主が代わり『ビネガーの館』と名を改めたその屋敷のとあるカラクリ部屋にて
侵入者を迎え撃たんと次々にカラクリを起動させながら、ビネガーは侵入者の一人から突き刺さる鋭い視線に冷や汗を流していた。
(マズイマズイマズイ〜っ!!!!皆の手前、格好つけて新魔王ビネガーだと名乗ってしまったが、まさか奴等と魔王様が共に行動して、この館にまで踏み込んで来るなんてーーっっ)
脇に設置されたハンドルを必死に回し、連動する歯車と鎖がギャリギャリと激しく音を立てるが、そんなことを気にしている余裕はビネガーに無い。
人間達やカエル男ごときに負けるなどと思いもしないが、同行する人物が問題過ぎた。
膨大な魔力を操り魔族を率いていた先代魔王。
突如姿を消し行方が分からなくなっていた彼が、どういう訳かことごとく魔族軍の邪魔をしてきた人間達やカエル男と行動を共にし、戦いを挑んできたのだ。
(ワシの魔力では魔王様に敵う筈もないし、ソイソーの剣術もマヨネーの幻術だって通用しないっ!!)
先代魔王への算段が全く浮かばないビネガーの頭の中には文字通り「ビネガーピーンチッ!!」の一言で埋め尽くされそうだ。
しかし、それは真っ向勝負でぶつかり合えばの話。
このビネガーが考案し、改造したカラクリ部屋ならば、足りない魔力や戦力をも補える仕掛けが施してある。
進んでも戻される動く床。
天井から振り子の如く襲い掛かる刃。
そして、地下から巻き上げられる鎖で次々と現れる魔族軍の屈強な兵達。
(ふふふ、終わりの見えぬ戦闘が続けば如何に魔王様といえど体力魔力共に削られていくはず。
そして疲れ切り、動けなくなった所へワシが止めを刺す!完璧な作戦じゃ〜)
ぐふぐふと笑みを零しながらもハンドルを回す手を休めることはない。
ビネガーの計略通り、同行者のカエル男や人間の小娘達が次々と繰り出される攻撃に対応しきれずに上げられる困惑した悲鳴が、ビネガーの鼓膜を心地良く揺らす。

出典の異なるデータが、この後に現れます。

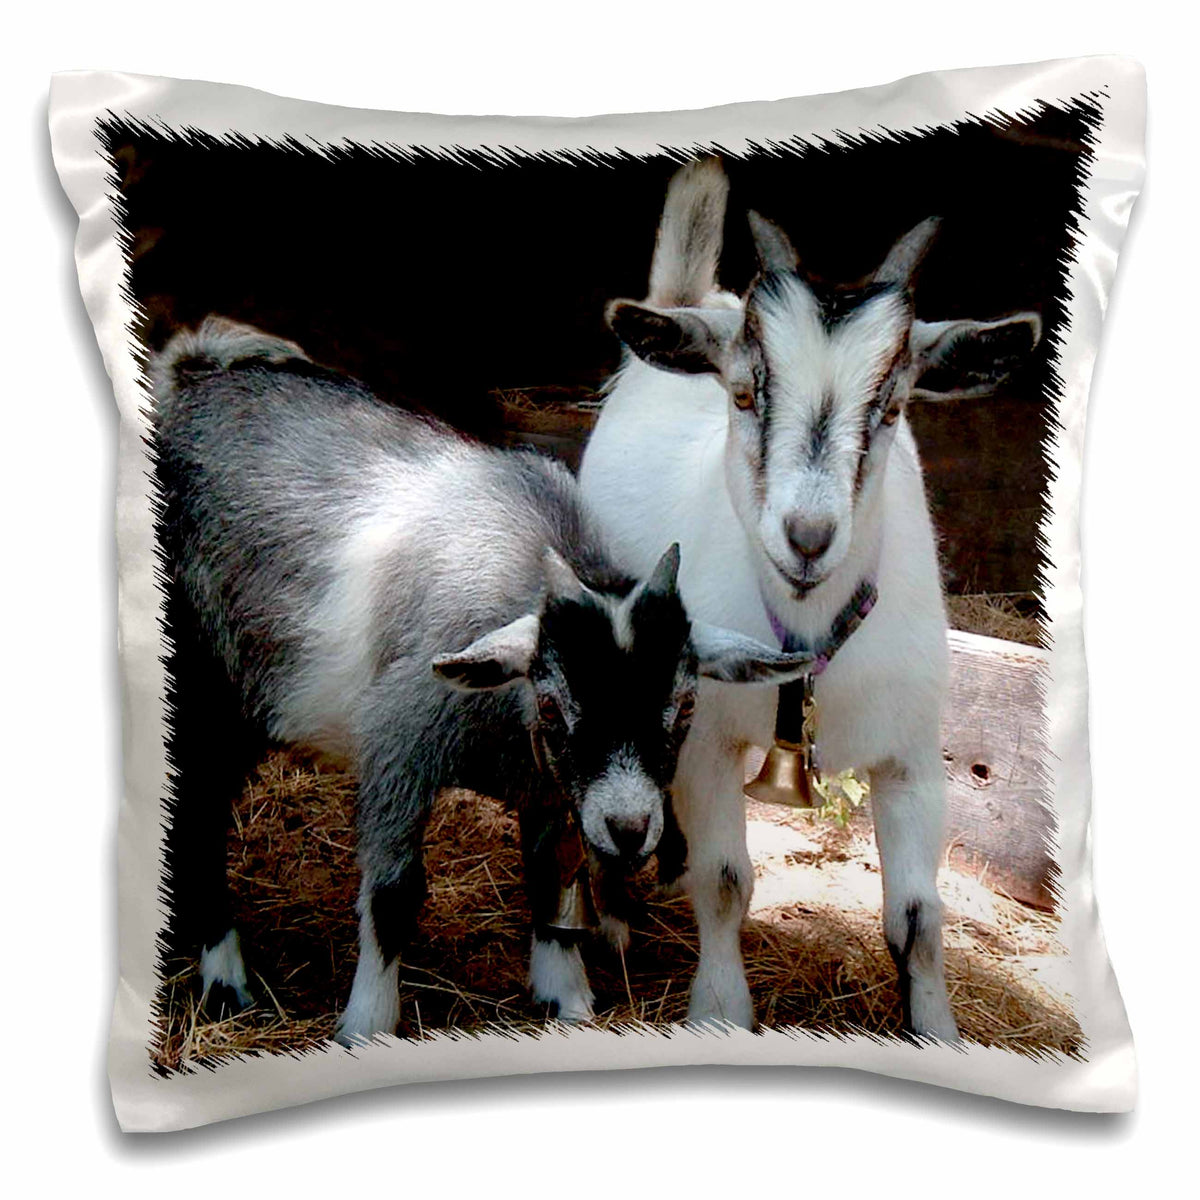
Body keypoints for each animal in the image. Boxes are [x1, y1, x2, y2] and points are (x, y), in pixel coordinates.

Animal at [150, 316, 811, 1043]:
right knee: (198, 814)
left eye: (685, 707)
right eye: (552, 708)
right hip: (206, 683)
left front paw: (564, 994)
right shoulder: (399, 749)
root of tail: (198, 378)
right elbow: (393, 895)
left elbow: (553, 877)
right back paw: (223, 972)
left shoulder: (550, 787)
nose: (631, 828)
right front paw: (367, 1021)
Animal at [578, 160, 1042, 1038]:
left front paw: (936, 1028)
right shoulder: (711, 741)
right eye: (743, 396)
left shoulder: (912, 755)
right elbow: (726, 882)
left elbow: (921, 919)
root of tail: (694, 299)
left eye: (893, 408)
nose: (807, 537)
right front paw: (720, 1011)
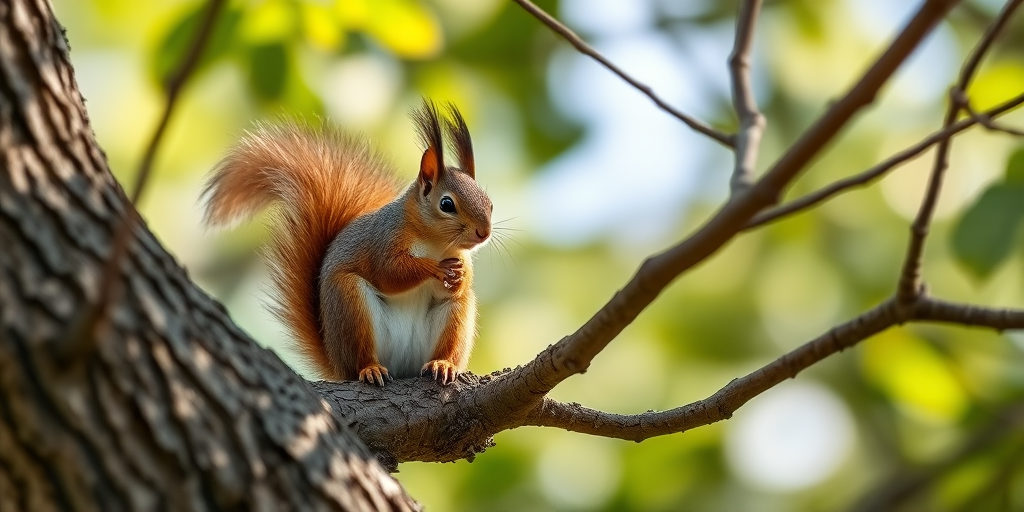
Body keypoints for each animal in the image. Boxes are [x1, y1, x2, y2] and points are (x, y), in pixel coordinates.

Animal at [201, 100, 492, 386]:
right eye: (447, 204)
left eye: (489, 203)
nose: (484, 232)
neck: (436, 244)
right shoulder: (382, 241)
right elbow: (390, 273)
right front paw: (434, 268)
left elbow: (455, 284)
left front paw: (460, 275)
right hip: (349, 303)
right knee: (360, 356)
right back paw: (370, 369)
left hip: (455, 315)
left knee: (455, 313)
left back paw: (442, 364)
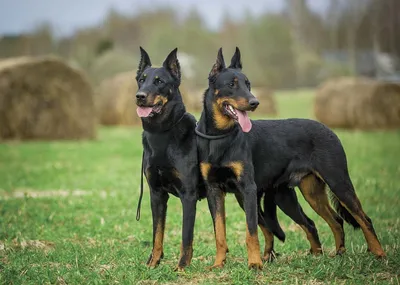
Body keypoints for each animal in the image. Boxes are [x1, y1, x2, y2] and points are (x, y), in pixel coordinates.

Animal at [136, 46, 208, 268]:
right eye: (141, 80)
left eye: (159, 82)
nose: (139, 96)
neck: (162, 134)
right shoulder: (157, 194)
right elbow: (157, 233)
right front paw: (153, 262)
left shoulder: (188, 195)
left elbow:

(人間共は複数の異なった攻撃を同時に処理出来ん下等生物。
それに魔王様も、この屋敷内では強力な魔法を危険を犯してまでは使用すまい!)
己の勝利を確信して、意気揚々とハンドルを回し続けるビネガー。
カラクリを止めぬ様に稼動し続けている為、その全身運動に息を荒げているもののその表情には余裕が感じられる。